# Fat river bream



## jcoss15 (Oct 11, 2010)

Me and my dad hit the river this morning looking for bream. It was up and muddy but we found some big bream in the back of a flooded slough... Good times with the pops and the ultralights...caught them on bottom with earthworms, not much action with crickets.


----------



## jcoss15 (Oct 11, 2010)

Good fight...


----------



## Try'n Hard (Oct 23, 2008)

Bull Bluegill! Meaty backstraps Great Pic!
Thanks!!


----------



## Bodupp (Oct 3, 2007)

Titty bream! Were they peeing on you?

Glad you and your Dad had some fun.:yes:


----------



## simpleman (Oct 20, 2007)

thoughs are some nice fat ones. And some time with the old man don't hurt ether.


----------



## jcoss15 (Oct 11, 2010)

Bodupp said:


> Titty bream! Were they peeing on you?
> 
> Glad you and your Dad had some fun.:yes:


My boat was covered in bream pee...


----------



## Jason (Oct 2, 2007)

Very nice!!! I caught some about half that size at open pond this AM and 1 bass about 1.5 lbs.....

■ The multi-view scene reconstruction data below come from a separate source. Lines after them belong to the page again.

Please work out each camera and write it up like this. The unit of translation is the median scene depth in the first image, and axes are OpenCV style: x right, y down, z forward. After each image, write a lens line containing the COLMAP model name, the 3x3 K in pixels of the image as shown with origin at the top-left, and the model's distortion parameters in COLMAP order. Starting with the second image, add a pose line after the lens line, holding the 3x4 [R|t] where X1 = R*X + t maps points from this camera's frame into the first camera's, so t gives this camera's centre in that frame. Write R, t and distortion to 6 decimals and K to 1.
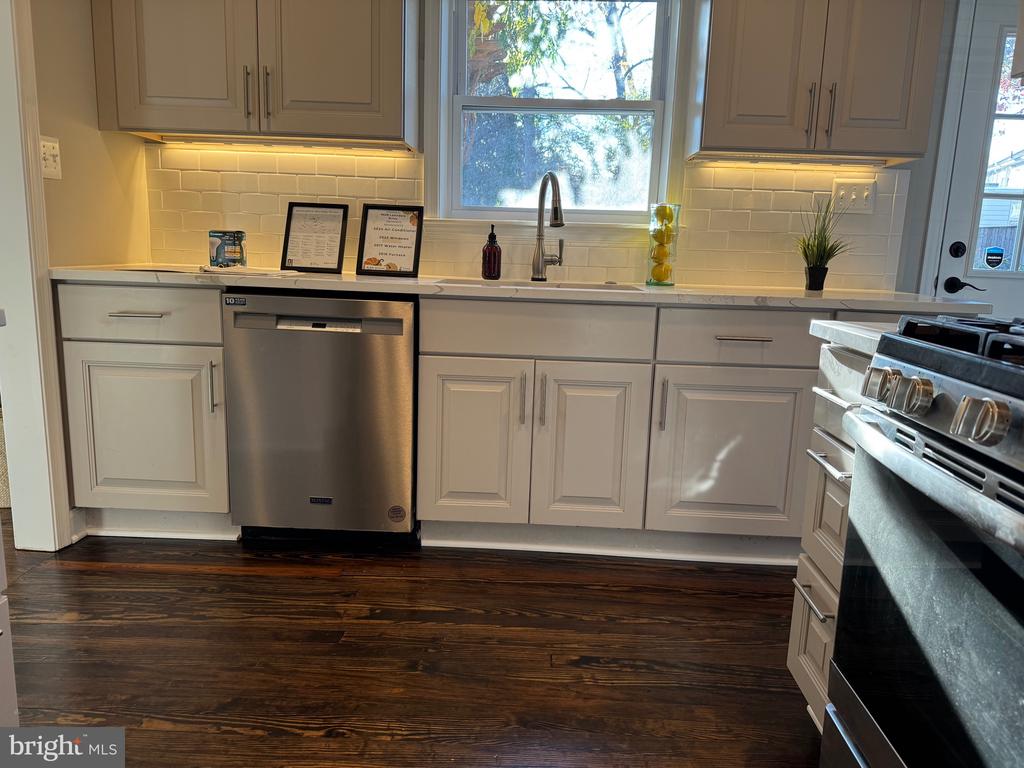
lens RADIAL K [[723.3, 0, 511.4], [0, 723.3, 368.9], [0, 0, 1]] dist [0.103577, -0.138434]
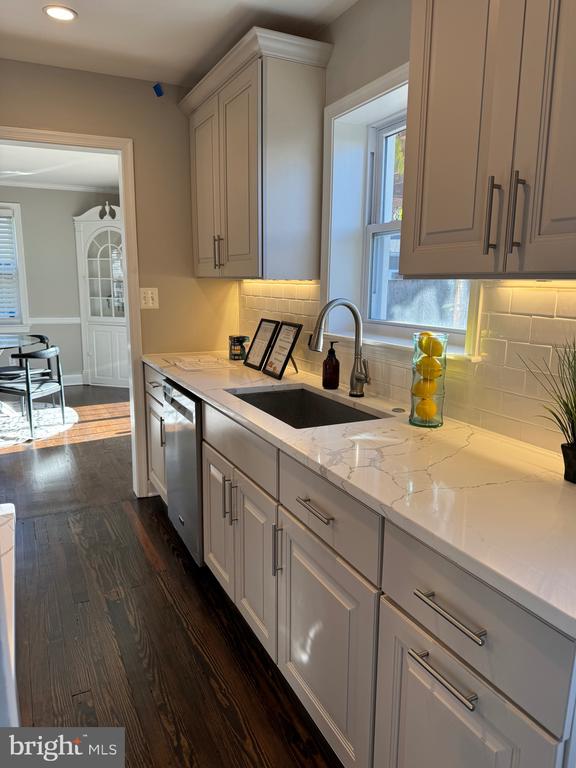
lens RADIAL K [[534.3, 0, 288.0], [0, 534.3, 384.0], [0, 0, 1]] dist [0.102402, -0.164608]
pose [[0.478114, 0.133821, -0.868043, 0.792205], [-0.144821, 0.986808, 0.072364, -0.216432], [0.866276, 0.091113, 0.491186, 0.630054]]
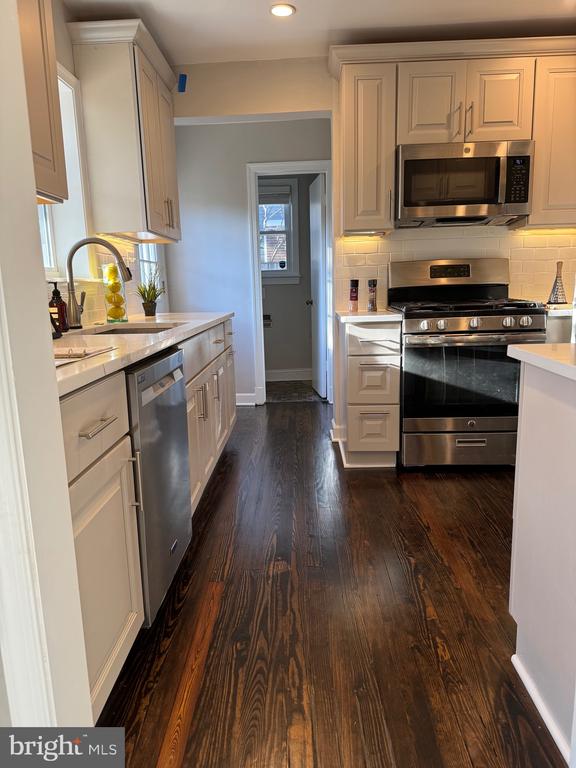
lens RADIAL K [[534.3, 0, 288.0], [0, 534.3, 384.0], [0, 0, 1]] dist [0.102402, -0.164608]
pose [[-0.012439, -0.215534, 0.976417, -0.999019], [0.192490, 0.957712, 0.213858, -0.188124], [-0.981220, 0.190611, 0.029576, 0.785945]]
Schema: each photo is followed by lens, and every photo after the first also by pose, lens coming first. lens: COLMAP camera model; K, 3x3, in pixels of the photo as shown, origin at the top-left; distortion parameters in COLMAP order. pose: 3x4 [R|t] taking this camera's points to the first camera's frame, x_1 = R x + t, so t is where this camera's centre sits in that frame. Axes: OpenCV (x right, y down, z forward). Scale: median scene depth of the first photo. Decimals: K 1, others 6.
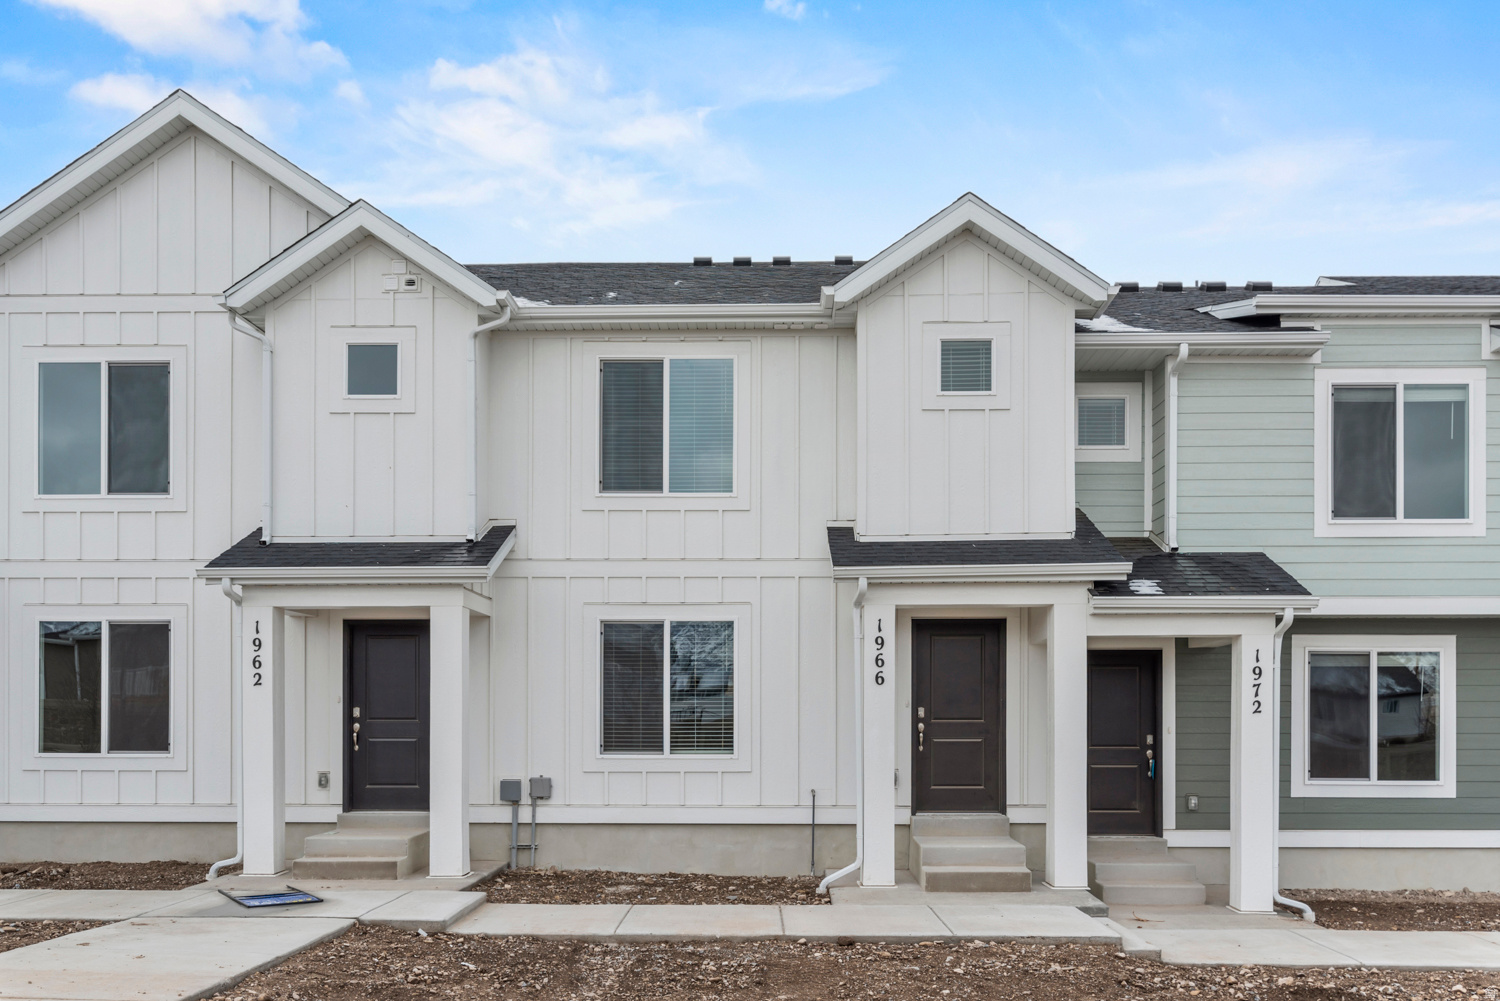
lens RADIAL K [[1306.2, 0, 747.8], [0, 1306.2, 501.5], [0, 0, 1]] dist [-0.010277, 0.025579]
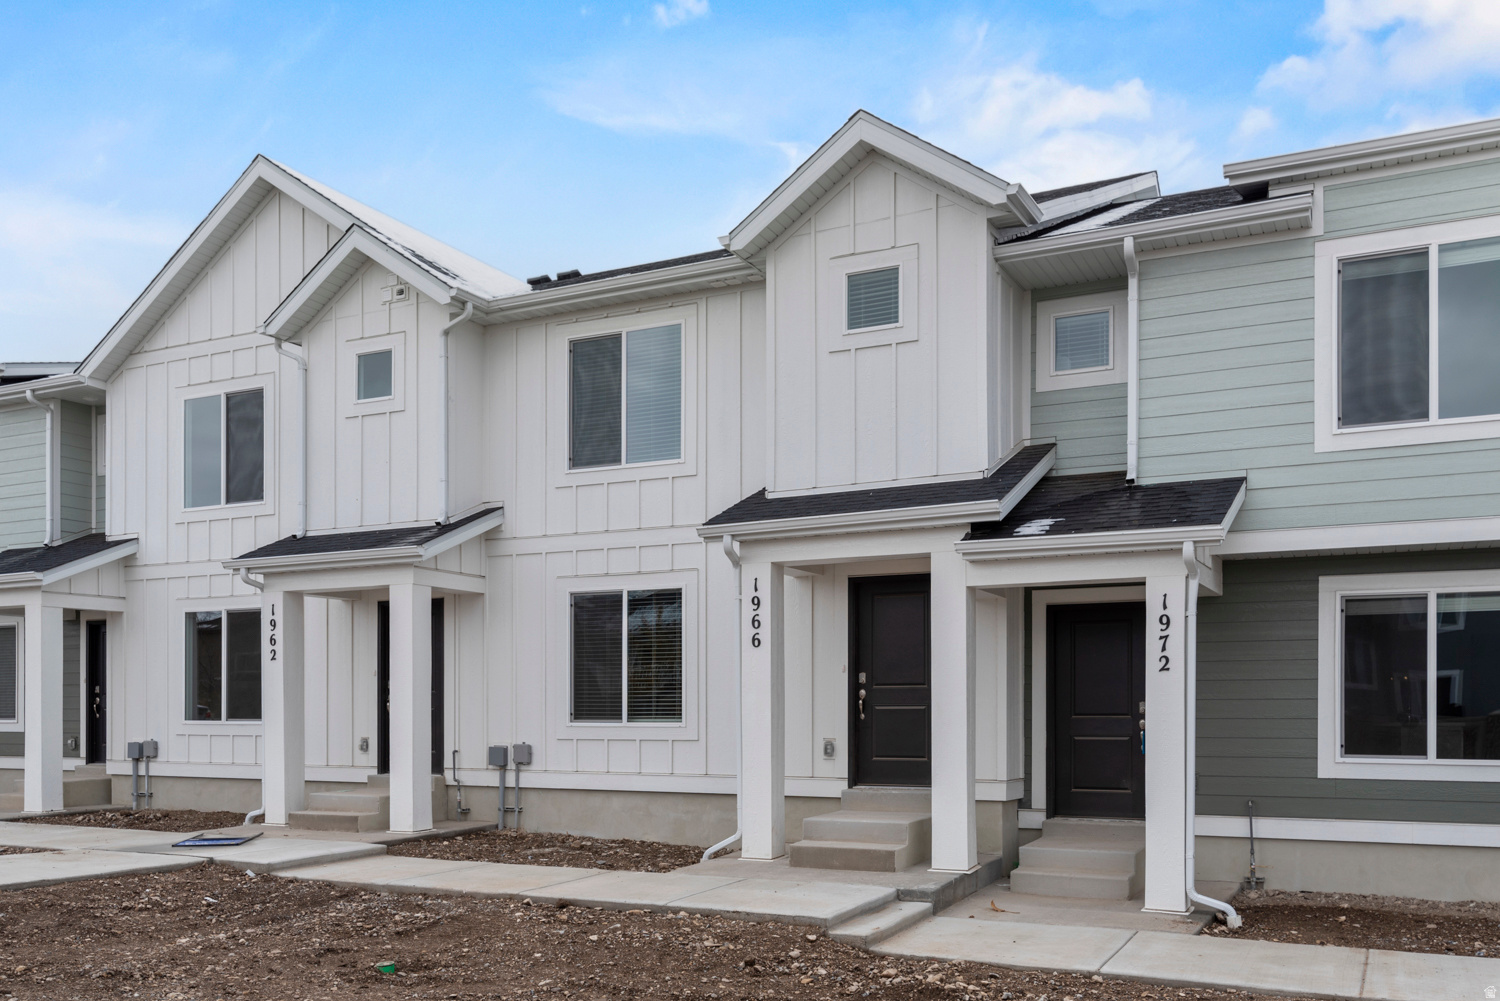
lens RADIAL K [[1306.2, 0, 750.9], [0, 1306.2, 499.9], [0, 0, 1]] dist [-0.010277, 0.025579]
pose [[0.902094, -0.070610, -0.425723, 0.467501], [0.071840, 0.997329, -0.013187, 0.042374], [0.425517, -0.018688, 0.904757, 0.131726]]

Now we headed out to try some BW bay!


----------



## GROUPERKING (Sep 28, 2011)

Very nice bream man ! :thumbup:


----------



## barefoot (Nov 3, 2011)

Big bream, love those little guys fried nice n crispy.


----------



## cody&ryand (Oct 3, 2007)

Very nice would love a plate full of whole fried bream one of the few fish I can say I really like


----------



## dhunter (Apr 2, 2013)

*Bream+*

DCoss....Those are some Beaut's....and great being able to be with your Dad.
Sure miss mine and the times we had in the boat. Anyway...just curious ..
are ya'll on Escambia. . . . and how deep were they. neil


----------



## jcoss15 (Oct 11, 2010)

My dad fried them up this evening and they were awesome.... we eneded up keeping 15 total with 12 being slabs like the ones in the pics. We were on yellow and we caught the big ones bottom fishing in deep water probably 10-12'.


----------